◆ What the exercise asks: Print the data below word for word, starting at the line with "Given the image: Find" and running through the end of the data, both ends included.

══════

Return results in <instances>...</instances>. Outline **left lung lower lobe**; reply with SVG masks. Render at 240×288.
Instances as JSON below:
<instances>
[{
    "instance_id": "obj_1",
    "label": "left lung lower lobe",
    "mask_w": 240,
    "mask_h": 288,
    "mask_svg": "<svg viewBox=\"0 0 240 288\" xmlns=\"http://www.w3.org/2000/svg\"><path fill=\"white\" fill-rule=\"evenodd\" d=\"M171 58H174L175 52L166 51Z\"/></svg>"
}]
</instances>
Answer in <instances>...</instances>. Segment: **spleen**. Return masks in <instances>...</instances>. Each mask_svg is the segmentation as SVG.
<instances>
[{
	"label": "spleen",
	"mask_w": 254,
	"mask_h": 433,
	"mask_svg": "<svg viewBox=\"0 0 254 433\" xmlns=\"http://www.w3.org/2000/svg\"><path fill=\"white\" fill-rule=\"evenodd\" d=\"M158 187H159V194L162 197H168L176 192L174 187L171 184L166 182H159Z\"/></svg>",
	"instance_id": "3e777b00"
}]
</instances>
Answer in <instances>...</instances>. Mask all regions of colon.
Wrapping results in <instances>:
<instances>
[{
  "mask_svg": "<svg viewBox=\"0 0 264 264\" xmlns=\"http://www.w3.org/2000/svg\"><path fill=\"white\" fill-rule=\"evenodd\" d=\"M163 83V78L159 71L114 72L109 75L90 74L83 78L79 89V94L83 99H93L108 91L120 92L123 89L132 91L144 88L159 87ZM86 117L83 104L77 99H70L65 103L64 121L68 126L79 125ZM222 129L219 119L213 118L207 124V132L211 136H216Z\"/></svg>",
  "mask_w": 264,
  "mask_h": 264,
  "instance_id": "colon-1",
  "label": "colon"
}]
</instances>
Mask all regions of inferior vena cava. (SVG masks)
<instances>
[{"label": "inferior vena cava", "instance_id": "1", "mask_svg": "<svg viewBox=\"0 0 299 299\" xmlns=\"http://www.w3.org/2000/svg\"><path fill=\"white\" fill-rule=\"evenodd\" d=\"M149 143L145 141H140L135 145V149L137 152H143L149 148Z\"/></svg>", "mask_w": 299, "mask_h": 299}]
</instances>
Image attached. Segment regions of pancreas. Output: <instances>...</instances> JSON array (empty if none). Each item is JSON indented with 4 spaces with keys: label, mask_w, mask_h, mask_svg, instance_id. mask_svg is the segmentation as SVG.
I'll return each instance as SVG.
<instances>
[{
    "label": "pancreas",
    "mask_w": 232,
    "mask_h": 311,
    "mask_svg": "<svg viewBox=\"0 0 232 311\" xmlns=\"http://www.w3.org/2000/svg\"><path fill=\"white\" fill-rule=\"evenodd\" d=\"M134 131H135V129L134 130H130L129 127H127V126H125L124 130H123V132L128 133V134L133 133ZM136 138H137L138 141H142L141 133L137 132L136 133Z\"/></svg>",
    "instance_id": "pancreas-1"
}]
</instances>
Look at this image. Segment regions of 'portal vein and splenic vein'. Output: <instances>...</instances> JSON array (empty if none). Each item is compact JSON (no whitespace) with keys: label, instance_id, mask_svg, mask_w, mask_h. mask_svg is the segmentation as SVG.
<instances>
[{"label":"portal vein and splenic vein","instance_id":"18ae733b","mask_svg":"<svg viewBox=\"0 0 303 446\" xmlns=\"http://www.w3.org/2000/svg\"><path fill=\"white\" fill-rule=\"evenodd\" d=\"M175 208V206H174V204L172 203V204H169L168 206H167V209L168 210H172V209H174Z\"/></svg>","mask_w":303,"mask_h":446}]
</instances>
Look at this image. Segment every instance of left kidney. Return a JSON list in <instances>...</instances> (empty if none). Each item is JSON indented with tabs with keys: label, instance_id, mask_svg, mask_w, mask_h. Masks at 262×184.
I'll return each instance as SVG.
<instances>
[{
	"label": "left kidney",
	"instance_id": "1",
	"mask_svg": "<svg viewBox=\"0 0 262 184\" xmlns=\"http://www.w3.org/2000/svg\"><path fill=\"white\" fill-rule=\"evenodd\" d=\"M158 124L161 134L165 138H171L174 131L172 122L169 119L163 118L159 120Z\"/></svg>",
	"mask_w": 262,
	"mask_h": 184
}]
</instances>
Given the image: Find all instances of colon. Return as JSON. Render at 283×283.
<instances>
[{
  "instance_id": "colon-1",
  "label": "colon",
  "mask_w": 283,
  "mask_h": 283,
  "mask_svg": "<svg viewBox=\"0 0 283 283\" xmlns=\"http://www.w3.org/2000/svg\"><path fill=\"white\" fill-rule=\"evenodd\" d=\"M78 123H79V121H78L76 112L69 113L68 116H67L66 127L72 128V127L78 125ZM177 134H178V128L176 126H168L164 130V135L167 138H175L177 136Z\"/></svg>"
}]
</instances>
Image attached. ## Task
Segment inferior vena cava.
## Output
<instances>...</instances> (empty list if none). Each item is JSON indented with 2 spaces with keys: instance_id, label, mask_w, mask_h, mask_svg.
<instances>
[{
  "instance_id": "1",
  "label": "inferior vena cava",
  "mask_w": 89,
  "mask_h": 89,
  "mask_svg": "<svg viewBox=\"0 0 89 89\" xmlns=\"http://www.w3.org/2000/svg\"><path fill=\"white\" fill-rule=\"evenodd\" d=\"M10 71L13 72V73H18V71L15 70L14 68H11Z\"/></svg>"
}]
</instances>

══════

◆ Finished exercise:
Given the image: Find all instances of colon. Return as JSON. Render at 283×283.
<instances>
[{
  "instance_id": "colon-1",
  "label": "colon",
  "mask_w": 283,
  "mask_h": 283,
  "mask_svg": "<svg viewBox=\"0 0 283 283\" xmlns=\"http://www.w3.org/2000/svg\"><path fill=\"white\" fill-rule=\"evenodd\" d=\"M78 123H79V121H78L76 112L69 113L68 116H67L66 127L72 128V127L78 125ZM177 134H178V128L176 126H168L164 130V135L167 138H175L177 136Z\"/></svg>"
}]
</instances>
Image attached. ## Task
Segment inferior vena cava.
## Output
<instances>...</instances> (empty list if none). Each item is JSON indented with 2 spaces with keys: instance_id, label, mask_w, mask_h, mask_svg.
<instances>
[{
  "instance_id": "1",
  "label": "inferior vena cava",
  "mask_w": 89,
  "mask_h": 89,
  "mask_svg": "<svg viewBox=\"0 0 89 89\" xmlns=\"http://www.w3.org/2000/svg\"><path fill=\"white\" fill-rule=\"evenodd\" d=\"M10 71L13 72V73H18V71L15 70L14 68H11Z\"/></svg>"
}]
</instances>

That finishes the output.